U.S. Economy Shrinks as Consumers Slow Spending
The data show a significant drop in the gross domestic product from the prior quarter, which had growth of 2.8 percent. It was the sharpest decline in seven years as consumer spending plummeted for the first time since 1991 and businesses reduced investment as market troubles grew.
The report was released a day after the Federal Reserve cut the key Fed funds rate by half a percentage point to 1 percent in another attempt to relieve the credit crunch. The GDP report was the latest reading of the economy pointing to signs of a recession.
A drop in the numbers was anticipated, though the decline was not as bad as some economists had forecast. Economists surveyed by Briefing.com had estimated the GDP would be down 0.5 percent. The drop may have been mitigated by strong exports because of the weak dollar, gains that will likely be lost with the recent rise in the value of the dollar, reported CNN Money.
If the narrower trade deficit and a smaller decline in inventories were excluded from the report, the economy would have contracted at a 1.8 percent pace, reported Bloomberg News.
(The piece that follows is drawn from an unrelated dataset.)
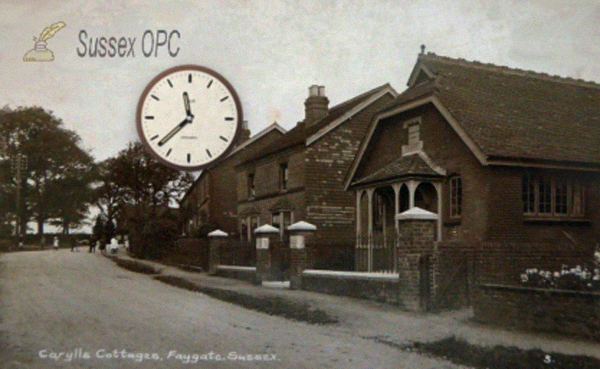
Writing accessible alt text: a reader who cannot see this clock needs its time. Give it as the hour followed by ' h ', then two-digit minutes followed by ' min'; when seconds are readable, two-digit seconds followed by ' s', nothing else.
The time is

“The crisis really kicked up in late September,” Ethan Harris, co-head of U.S. economic research at Barclays Capital Inc. in New York, said in a Bloomberg Television interview. “We’re going to be looking at a very unfriendly GDP number in the fourth quarter, with a drop of 2 to 4 percent.”
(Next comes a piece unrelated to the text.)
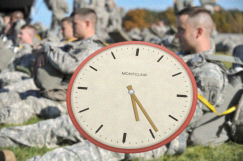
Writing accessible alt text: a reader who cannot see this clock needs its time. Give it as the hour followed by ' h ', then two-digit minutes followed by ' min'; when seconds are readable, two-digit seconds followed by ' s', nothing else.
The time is 5 h 24 min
The economy had been buoyed in the spring by the $168 billion economic stimulus program and the mailing of stimulus checks to consumers. But during the summer, consumer spending, which accounts for two-thirds of the economy, dropped by the largest amount in 28 years. Spending on nondurable goods, such as food and paper products, dropped at the sharpest rate since the late 1950.
The GDP report also showed that disposable personal income dropped at an 8.7 percent rate in the third quarter.
Both presidential candidates’ responded to the news from the campaign trail and took the opportunity to criticize their opponent’s plans.
“The decline in our GDP didn’t happen by accident — it is a direct result of the Bush Administration’s trickle down, Wall Street first, Main Street last policies that John McCain has embraced for the last eight years and plans to continue for the next four,” Sen. Barack Obama said in a statement.
The McCain campaign statement similarly warned against Obama’s outlook.
“Obama’s ideologically-driven plans to redistribute income will impose higher taxes on families, small businesses, and investors; expensive, rigid, job-killing health mandates on employers,” said the statement.